O'Neill fumbled with the gun that he found beneath his chest but the barrel was caught in the front of his shirt, between the second and third button.
"Mew," said Mackenzie and did the only thing she could do under the circumstances. She shut her eyes. If this hadn't been Mulder's dream, she might have wet herself as well, but she didn't.
A crack like a whip rang out.
The Dragon looked momentarily surprised.
Lying on the floor, O'Neill looked momentarily appalled, thinking that the gun pointed into the interior of his shirt might have gone off and actually released his circulatory fluid to the atmosphere.
Mackenzie opened her eyes and was surprised to find that she could in fact do that.
The dragon looked kind of different. One of its eyes looked bloodshot (well more bloodshot than normal). In fact when she looked closely, the eye was actually a bloody pit in it's head. Dragon's are a little slow on the uptake and this was taking a little while to work out that it was actually dead.
The message got through eventually and it began the laborious task of falling down.

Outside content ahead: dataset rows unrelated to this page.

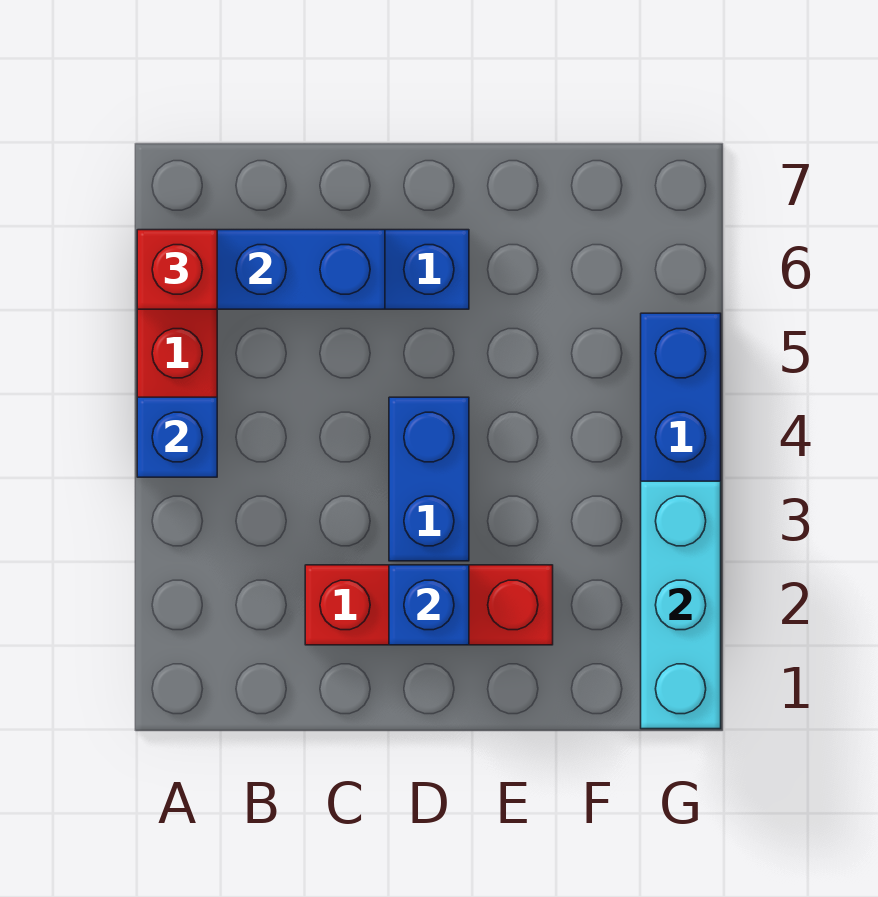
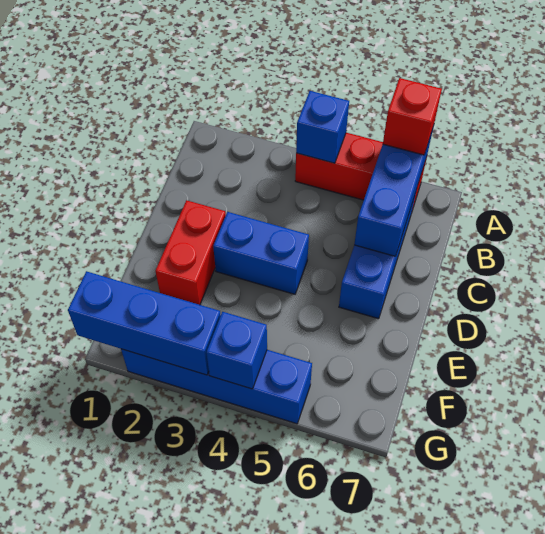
red 1x3 brick [305,565,553,645] -> red 1x2 brick [156,200,226,305]
blue 1x1 brick [389,565,469,645] -> blue 1x1 brick moved to [206,312,267,389]
cyan 1x3 brick [641,481,721,729] -> blue 1x3 brick [68,271,221,375]

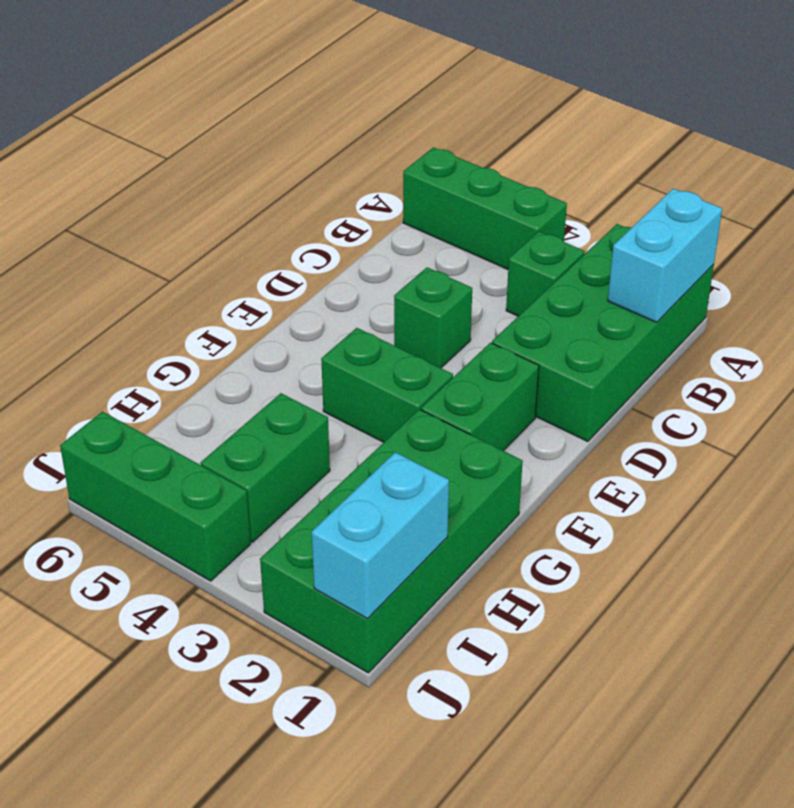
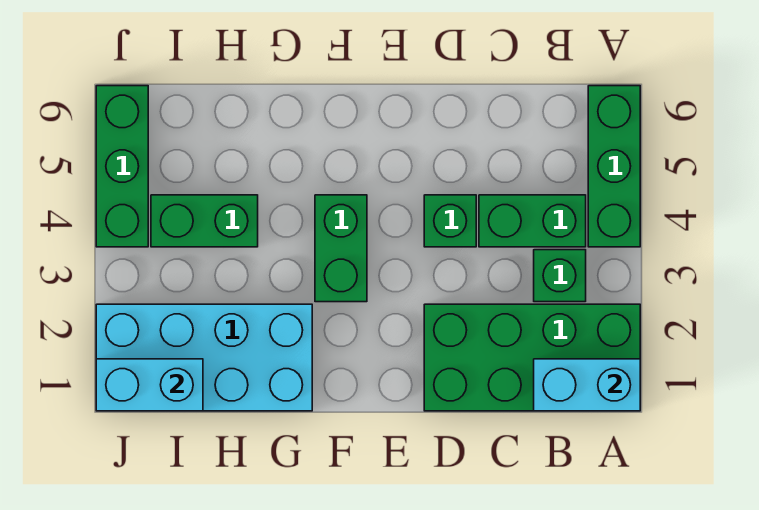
green 1x2 brick [421,343,539,451] -> green 1x2 brick moved to [479,195,586,247]
green 2x4 brick [260,409,523,673] -> cyan 2x4 brick [96,304,312,411]

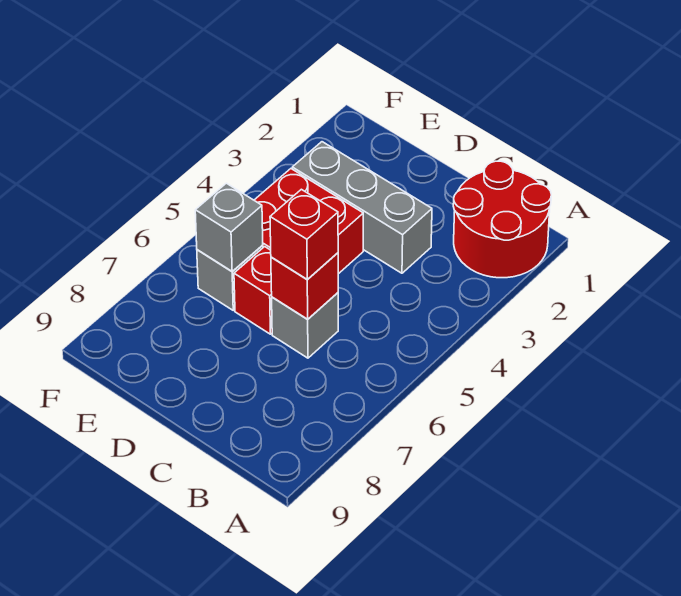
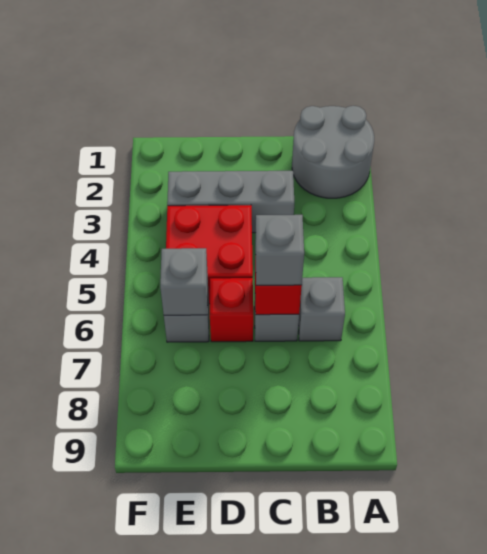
red 2x2 round brick [453,161,551,278] -> grey 2x2 round brick [292,106,374,198]
none -> grey 1x1 brick [298,277,345,341]
red 1x1 brick [270,189,338,280] -> grey 1x1 brick [255,215,304,285]

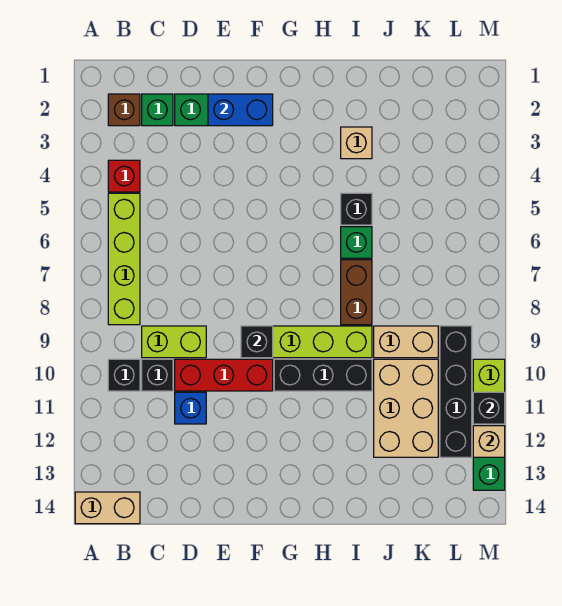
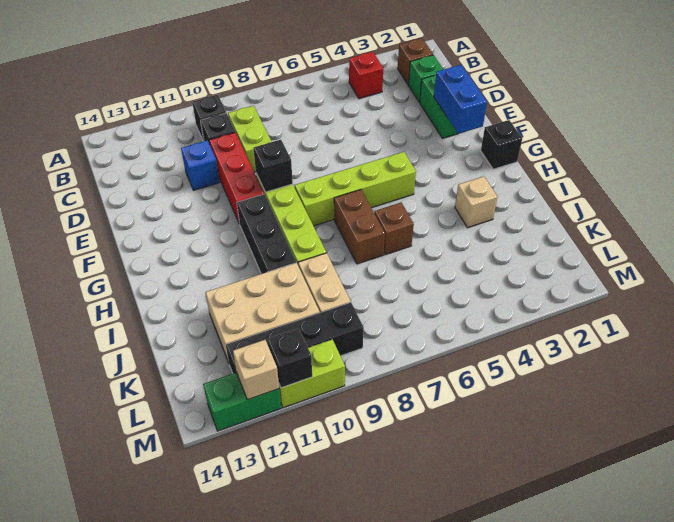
tan 1x2 brick [75,492,140,524] -> none
lime 1x4 brick [108,193,140,325] -> lime 1x4 brick moved to [295,152,416,226]
black 1x1 brick [341,193,372,225] -> black 1x1 brick moved to [481,120,522,169]
green 1x1 brick [341,227,372,258] -> brown 1x1 brick [374,203,414,255]
brown 1x2 brick [341,260,372,325] -> brown 1x2 brick turned to [334,190,385,264]

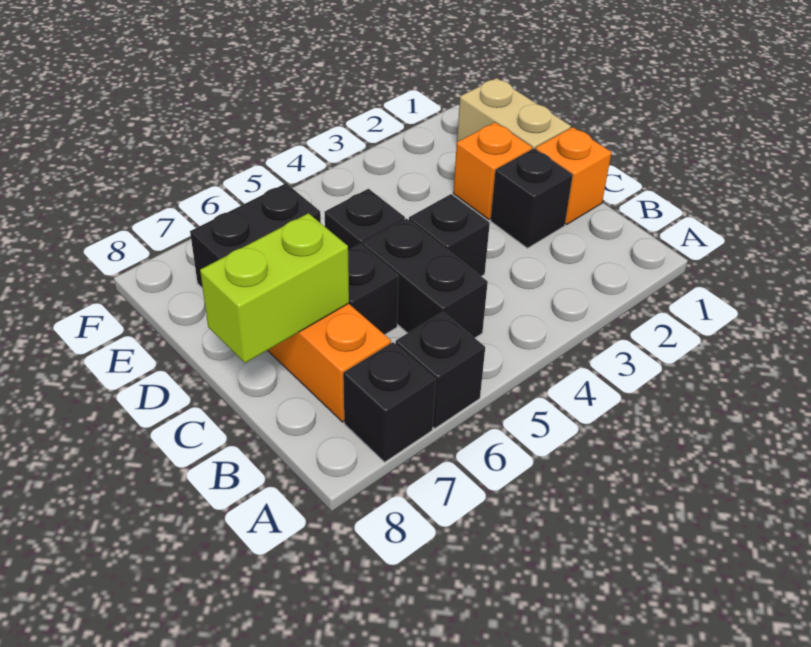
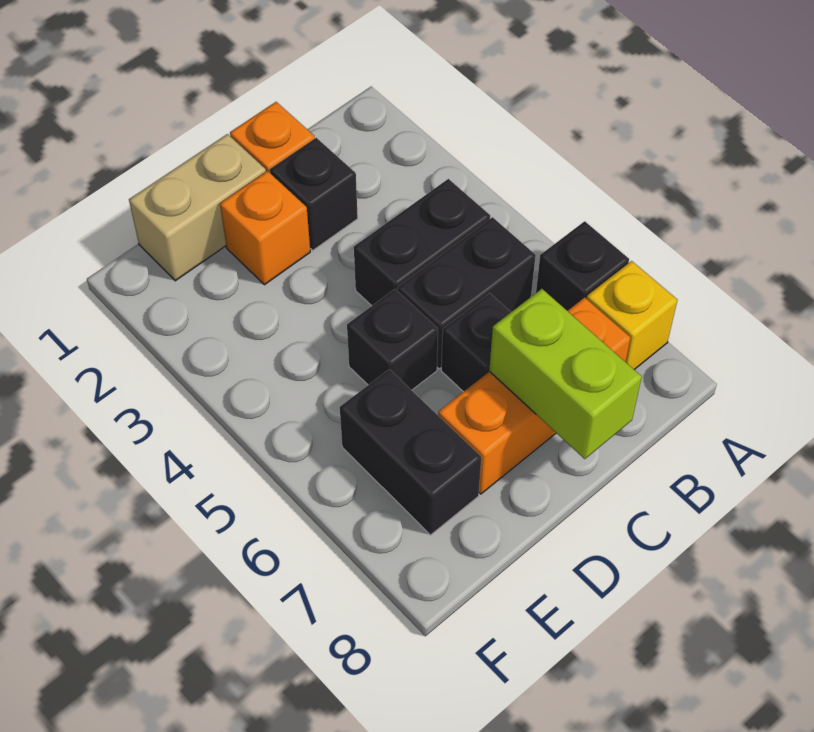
black 1x1 brick [343,342,436,462] -> yellow 1x1 brick [587,261,677,370]
black 1x1 brick [409,194,490,276] -> black 1x2 brick [354,179,490,306]

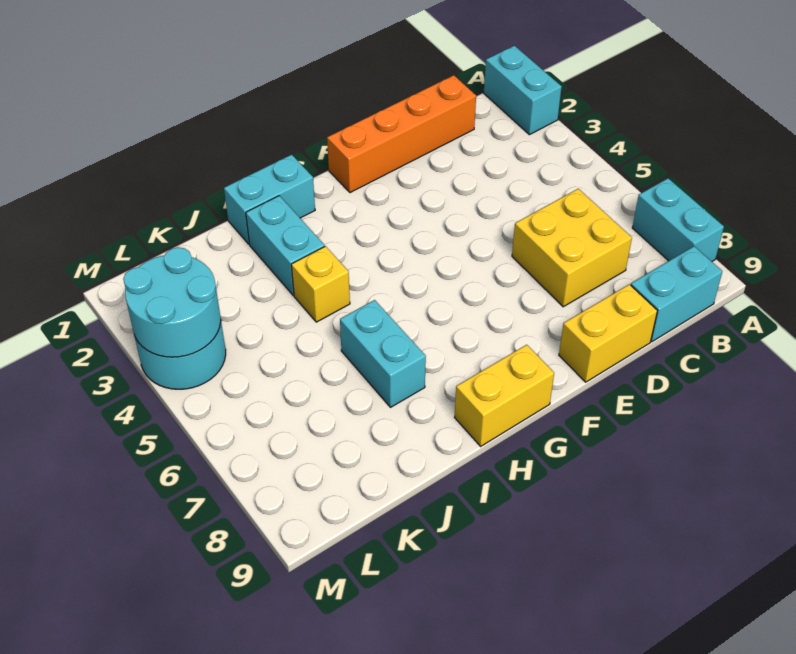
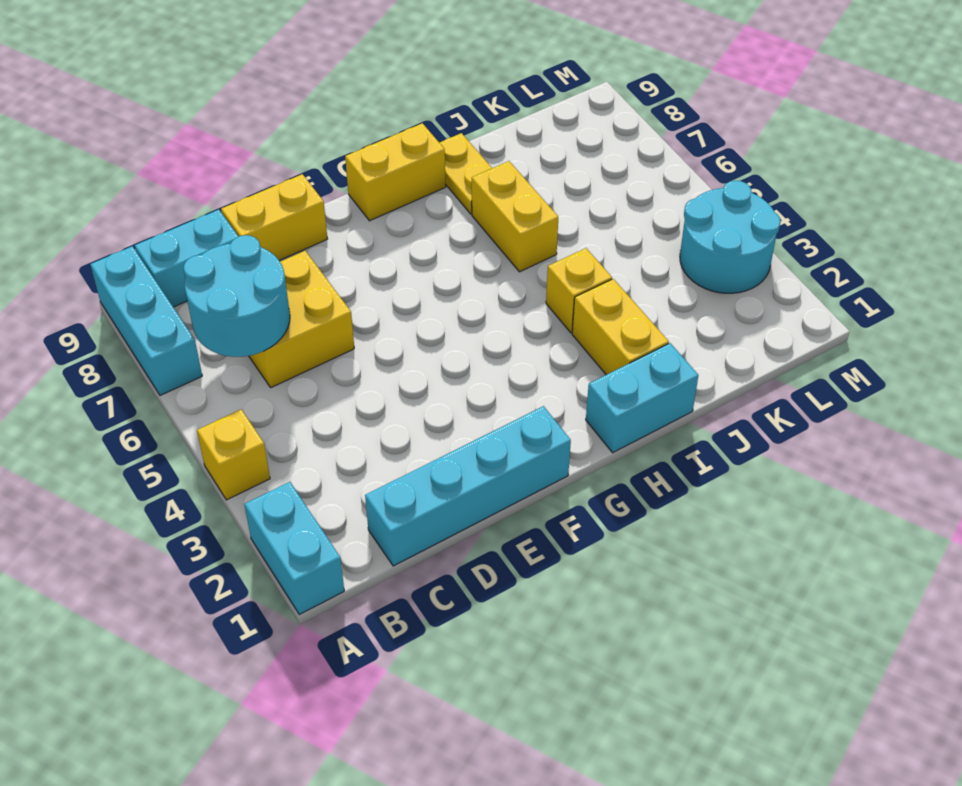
none -> yellow 1x1 brick [197,409,270,500]
cyan 1x2 brick [632,178,724,261] -> cyan 1x3 brick [90,246,202,395]
orange 1x4 brick [327,75,476,193] -> cyan 1x4 brick [365,406,571,566]
cyan 1x2 brick [246,196,325,295] -> yellow 1x2 brick [572,279,669,375]
cyan 1x2 brick [340,300,426,407] -> yellow 1x2 brick [472,161,558,272]
none -> yellow 1x2 plate [439,133,492,214]
cyan 2x2 round brick [123,247,221,357] -> cyan 2x2 round brick moved to [184,235,290,357]

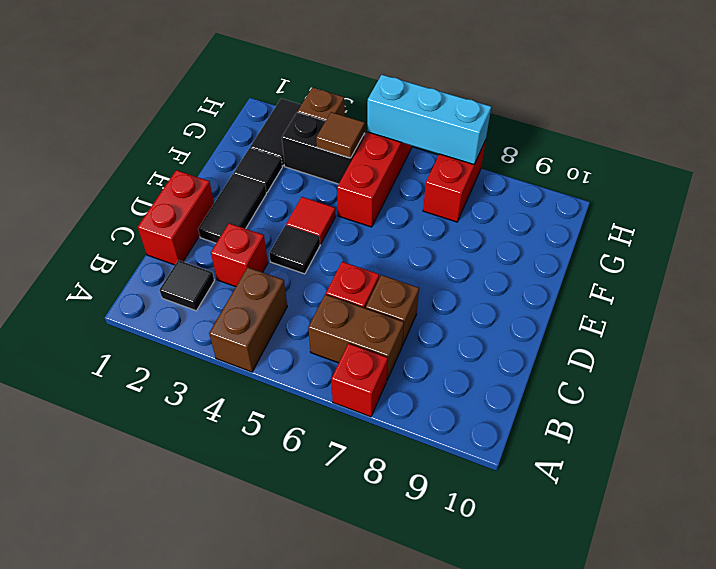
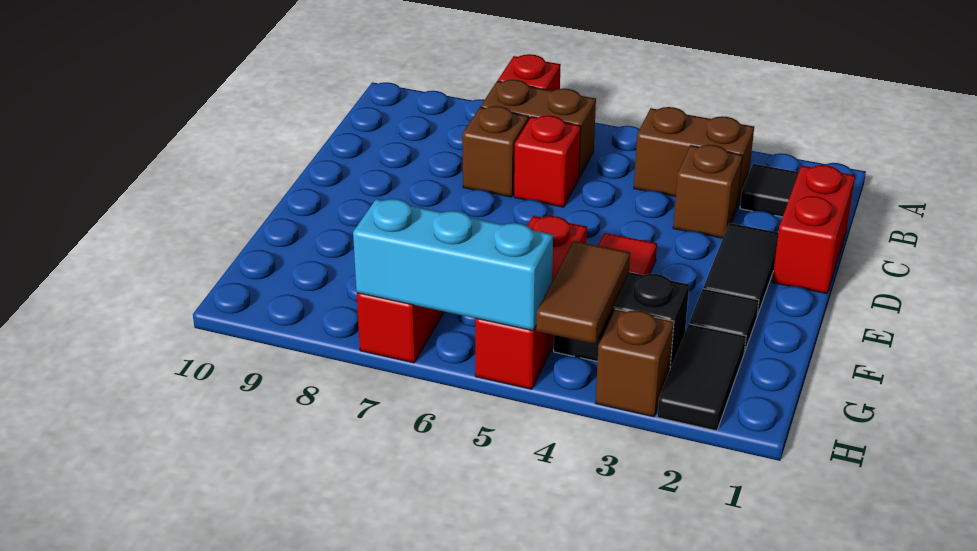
brown 1x2 brick [209,267,287,372] -> brown 1x2 brick turned to [634,107,754,208]
red 1x1 brick [211,223,268,287] -> brown 1x1 brick [673,145,743,238]
black 1x1 tile [269,225,320,274] -> none
brown 1x1 tile [316,112,365,158] -> brown 1x2 tile [536,241,630,344]

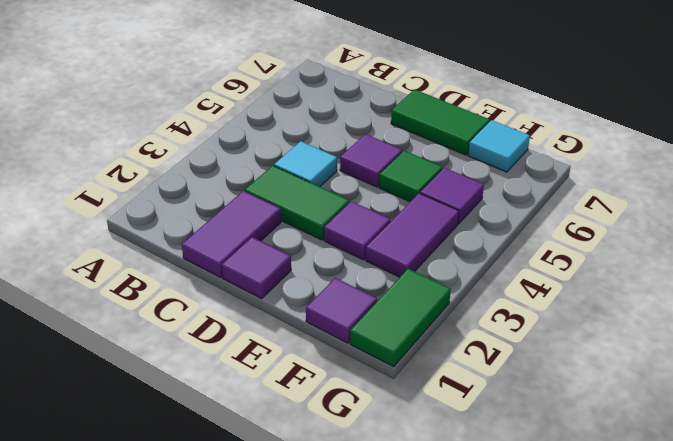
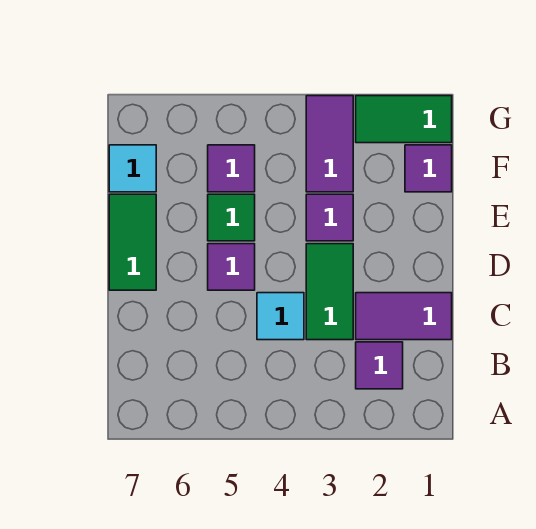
purple 1x1 tile [222,237,291,299] -> purple 1x1 tile moved to [356,342,403,389]
purple 1x2 tile [366,193,459,277] -> purple 1x2 tile turned to [306,96,353,192]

It chose to fall directly at O'Neill, thus attempting with the last firing of its neurones to take one of its attackers with it.
It was a vain hope. O'Neill was still worried about the gunshot and sat up to be sure his skin was still intact.
The dragon landed on the stones with a thud that was probably heard in Washington (DC) which was actually in a different galaxy to where these people were at the time of the dragon incident.
"Why the hell did you people have to get so close to the damn thing?" asked Dana Scully. She lowered the smoking barrel of her gun from in front of her face and shook her head. "Come on let's get out of here."